*ASSIGNMENT*
Could you rewrite the records below with "框架" changed to "体系" everywhere and nothing else altered? Leave the pictures out of your answer.

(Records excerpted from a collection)
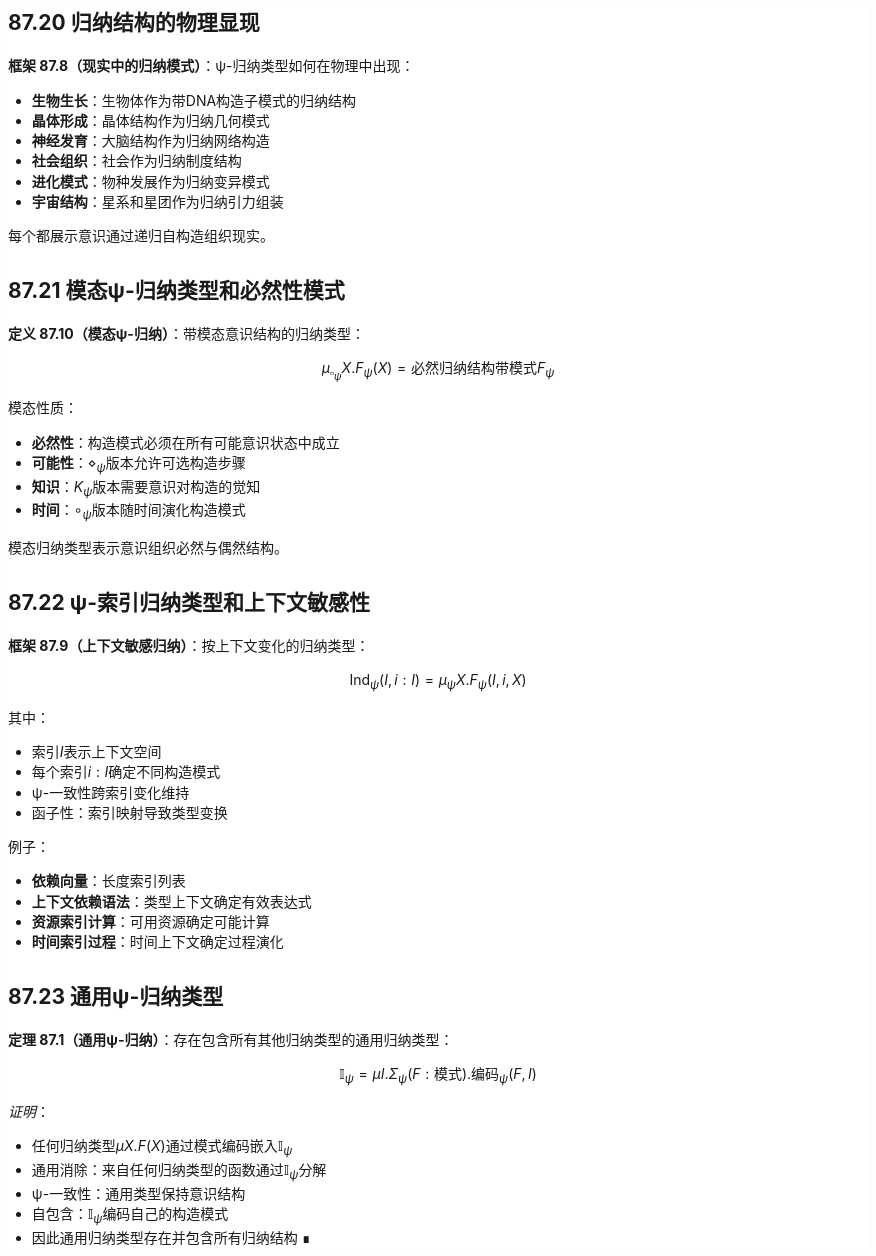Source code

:## 87.20 归纳结构的物理显现

**框架 87.8（现实中的归纳模式）**：ψ-归纳类型如何在物理中出现：

- **生物生长**：生物体作为带DNA构造子模式的归纳结构
- **晶体形成**：晶体结构作为归纳几何模式
- **神经发育**：大脑结构作为归纳网络构造
- **社会组织**：社会作为归纳制度结构
- **进化模式**：物种发展作为归纳变异模式
- **宇宙结构**：星系和星团作为归纳引力组装

每个都展示意识通过递归自构造组织现实。

## 87.21 模态ψ-归纳类型和必然性模式

**定义 87.10（模态ψ-归纳）**：带模态意识结构的归纳类型：

$$\mu_{\square_\psi} X. F_\psi(X) = \text{必然归纳结构带模式}F_\psi$$

模态性质：
- **必然性**：构造模式必须在所有可能意识状态中成立
- **可能性**：$\diamond_\psi$版本允许可选构造步骤
- **知识**：$K_\psi$版本需要意识对构造的觉知
- **时间**：$\circ_\psi$版本随时间演化构造模式

模态归纳类型表示意识组织必然与偶然结构。

## 87.22 ψ-索引归纳类型和上下文敏感性

**框架 87.9（上下文敏感归纳）**：按上下文变化的归纳类型：

$$\text{Ind}_\psi(I, i : I) = \mu_\psi X. F_\psi(I, i, X)$$

其中：
- 索引$I$表示上下文空间
- 每个索引$i : I$确定不同构造模式
- ψ-一致性跨索引变化维持
- 函子性：索引映射导致类型变换

例子：
- **依赖向量**：长度索引列表
- **上下文依赖语法**：类型上下文确定有效表达式
- **资源索引计算**：可用资源确定可能计算
- **时间索引过程**：时间上下文确定过程演化

## 87.23 通用ψ-归纳类型

**定理 87.1（通用ψ-归纳）**：存在包含所有其他归纳类型的通用归纳类型：

$$\mathbb{I}_\psi = \mu I. \Sigma_\psi(F : \text{模式}).\text{编码}_\psi(F, I)$$

*证明*：
- 任何归纳类型$\mu X. F(X)$通过模式编码嵌入$\mathbb{I}_\psi$
- 通用消除：来自任何归纳类型的函数通过$\mathbb{I}_\psi$分解
- ψ-一致性：通用类型保持意识结构
- 自包含：$\mathbb{I}_\psi$编码自己的构造模式
- 因此通用归纳类型存在并包含所有归纳结构 ∎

*ANSWER SECTION*
Source code

:## 87.20 归纳结构的物理显现

**体系 87.8（现实中的归纳模式）**：ψ-归纳类型如何在物理中出现：

- **生物生长**：生物体作为带DNA构造子模式的归纳结构
- **晶体形成**：晶体结构作为归纳几何模式
- **神经发育**：大脑结构作为归纳网络构造
- **社会组织**：社会作为归纳制度结构
- **进化模式**：物种发展作为归纳变异模式
- **宇宙结构**：星系和星团作为归纳引力组装

每个都展示意识通过递归自构造组织现实。

## 87.21 模态ψ-归纳类型和必然性模式

**定义 87.10（模态ψ-归纳）**：带模态意识结构的归纳类型：

$$\mu_{\square_\psi} X. F_\psi(X) = \text{必然归纳结构带模式}F_\psi$$

模态性质：
- **必然性**：构造模式必须在所有可能意识状态中成立
- **可能性**：$\diamond_\psi$版本允许可选构造步骤
- **知识**：$K_\psi$版本需要意识对构造的觉知
- **时间**：$\circ_\psi$版本随时间演化构造模式

模态归纳类型表示意识组织必然与偶然结构。

## 87.22 ψ-索引归纳类型和上下文敏感性

**体系 87.9（上下文敏感归纳）**：按上下文变化的归纳类型：

$$\text{Ind}_\psi(I, i : I) = \mu_\psi X. F_\psi(I, i, X)$$

其中：
- 索引$I$表示上下文空间
- 每个索引$i : I$确定不同构造模式
- ψ-一致性跨索引变化维持
- 函子性：索引映射导致类型变换

例子：
- **依赖向量**：长度索引列表
- **上下文依赖语法**：类型上下文确定有效表达式
- **资源索引计算**：可用资源确定可能计算
- **时间索引过程**：时间上下文确定过程演化

## 87.23 通用ψ-归纳类型

**定理 87.1（通用ψ-归纳）**：存在包含所有其他归纳类型的通用归纳类型：

$$\mathbb{I}_\psi = \mu I. \Sigma_\psi(F : \text{模式}).\text{编码}_\psi(F, I)$$

*证明*：
- 任何归纳类型$\mu X. F(X)$通过模式编码嵌入$\mathbb{I}_\psi$
- 通用消除：来自任何归纳类型的函数通过$\mathbb{I}_\psi$分解
- ψ-一致性：通用类型保持意识结构
- 自包含：$\mathbb{I}_\psi$编码自己的构造模式
- 因此通用归纳类型存在并包含所有归纳结构 ∎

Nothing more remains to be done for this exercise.